## 所给材料
╔══

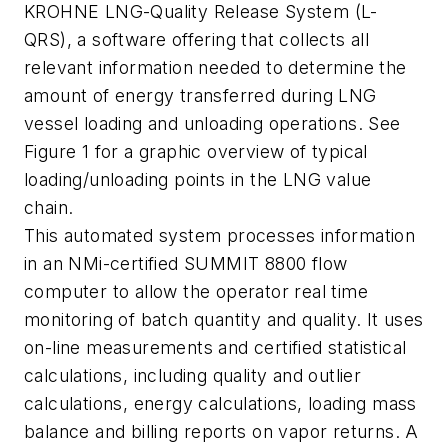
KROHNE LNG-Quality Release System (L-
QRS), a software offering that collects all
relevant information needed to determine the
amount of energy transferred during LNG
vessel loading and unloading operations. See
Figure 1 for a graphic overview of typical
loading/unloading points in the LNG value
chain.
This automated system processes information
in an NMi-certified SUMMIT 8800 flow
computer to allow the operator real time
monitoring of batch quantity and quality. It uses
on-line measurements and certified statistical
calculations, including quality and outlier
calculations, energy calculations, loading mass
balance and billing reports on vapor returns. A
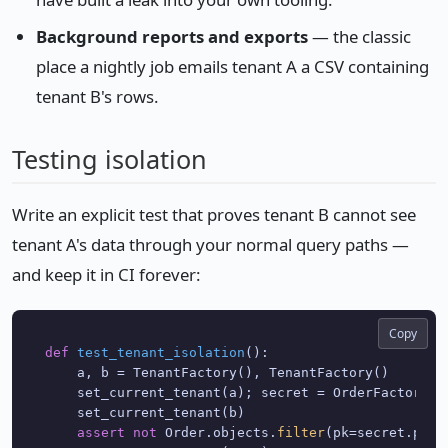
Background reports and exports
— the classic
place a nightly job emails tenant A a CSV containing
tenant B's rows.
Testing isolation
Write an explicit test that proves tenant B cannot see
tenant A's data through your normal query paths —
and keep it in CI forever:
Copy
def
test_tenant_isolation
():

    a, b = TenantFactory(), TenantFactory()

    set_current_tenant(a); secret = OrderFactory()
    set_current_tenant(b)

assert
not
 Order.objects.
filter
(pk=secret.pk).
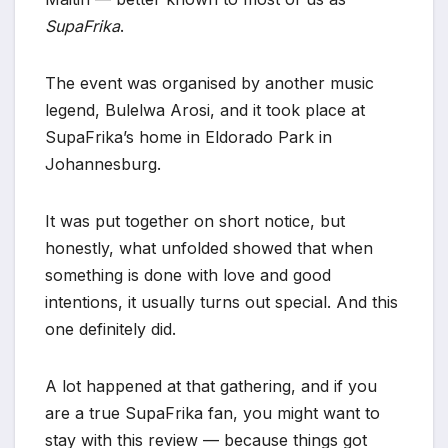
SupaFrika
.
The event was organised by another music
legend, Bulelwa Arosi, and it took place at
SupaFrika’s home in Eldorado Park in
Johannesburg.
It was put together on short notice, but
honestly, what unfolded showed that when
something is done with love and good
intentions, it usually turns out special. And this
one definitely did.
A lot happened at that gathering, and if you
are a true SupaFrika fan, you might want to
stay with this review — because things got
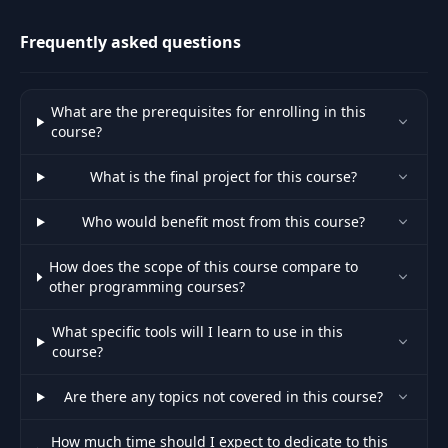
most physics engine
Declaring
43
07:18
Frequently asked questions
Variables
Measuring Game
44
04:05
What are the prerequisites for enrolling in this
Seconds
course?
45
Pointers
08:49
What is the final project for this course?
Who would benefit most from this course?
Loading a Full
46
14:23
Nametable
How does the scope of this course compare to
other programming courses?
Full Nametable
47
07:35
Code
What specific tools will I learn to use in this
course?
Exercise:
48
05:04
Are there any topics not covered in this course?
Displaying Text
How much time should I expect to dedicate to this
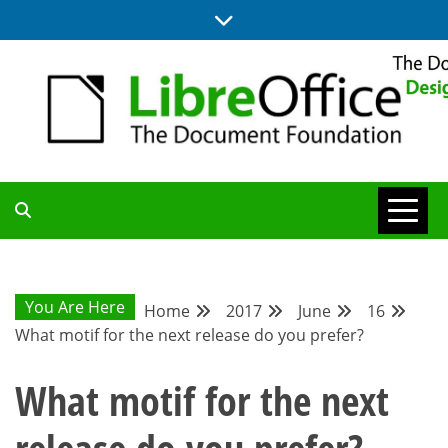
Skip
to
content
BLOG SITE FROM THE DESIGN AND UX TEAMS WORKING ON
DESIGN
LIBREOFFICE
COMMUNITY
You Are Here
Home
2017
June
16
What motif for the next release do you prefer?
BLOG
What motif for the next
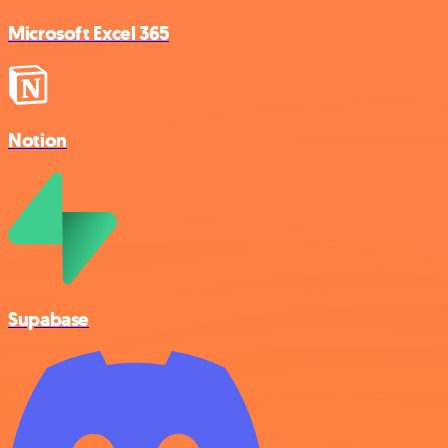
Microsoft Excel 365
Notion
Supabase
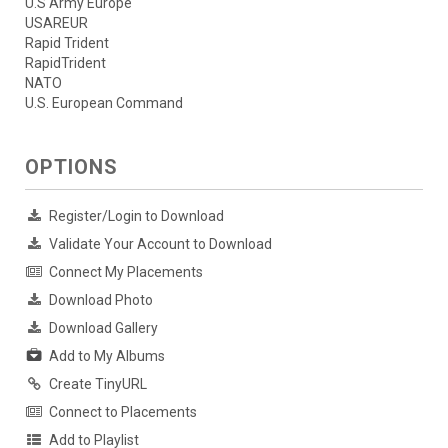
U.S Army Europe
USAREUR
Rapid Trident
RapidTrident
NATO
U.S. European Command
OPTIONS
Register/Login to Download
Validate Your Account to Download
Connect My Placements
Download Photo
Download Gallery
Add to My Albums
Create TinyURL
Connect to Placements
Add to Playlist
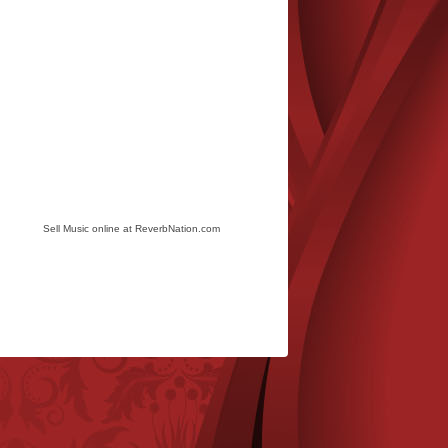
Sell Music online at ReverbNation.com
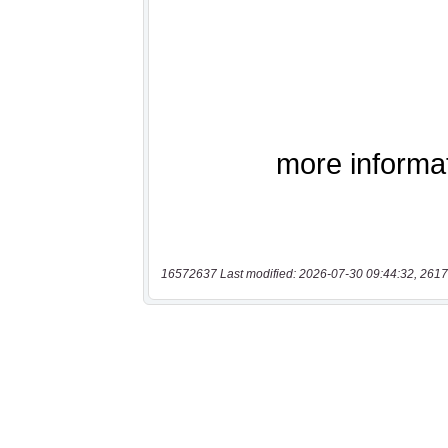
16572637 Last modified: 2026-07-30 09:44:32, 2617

╚══

## 任务要求
把材料中所有含有单词“unloading”的行逐一摘出来。

## 本题答案
vessel loading and unloading operations. See
loading/unloading points in the LNG value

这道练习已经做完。